Instructions to follow: All entries are to be copied verbatim, while the pictures stay out.

Listed entries:
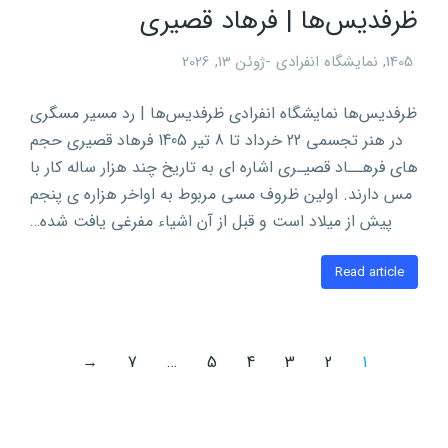
ظرفدیس‌ها | فرهاد قصیری
1405
,
نمایشگاه انفرادی
ژوئن 13, 2026
ظرفدیس‌ها نمایشگاه انفرادی ظرفدیس‌ها | رد مسیر مسگری
در هنر تجسمی 22 خرداد تا 8 تیر 1405 فرهاد قصیری حجم
های فرهــاد قصیـری اشاره ای به تاریخ چند هزار ساله کار با
مس دارند. اولین ظروف مسی مربوط به اواخر هزاره ی پنجم
پیش از میلاد است و قبل از آن اشیاء مفرغی یافت شده…
Read article
→
7
…
5
4
3
2
1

Response to this exercise:
ظرفدیس‌ها | فرهاد قصیری
1405
,
نمایشگاه انفرادی
ژوئن 13, 2026
ظرفدیس‌ها نمایشگاه انفرادی ظرفدیس‌ها | رد مسیر مسگری
در هنر تجسمی 22 خرداد تا 8 تیر 1405 فرهاد قصیری حجم
های فرهــاد قصیـری اشاره ای به تاریخ چند هزار ساله کار با
مس دارند. اولین ظروف مسی مربوط به اواخر هزاره ی پنجم
پیش از میلاد است و قبل از آن اشیاء مفرغی یافت شده…
Read article
→
7
…
5
4
3
2
1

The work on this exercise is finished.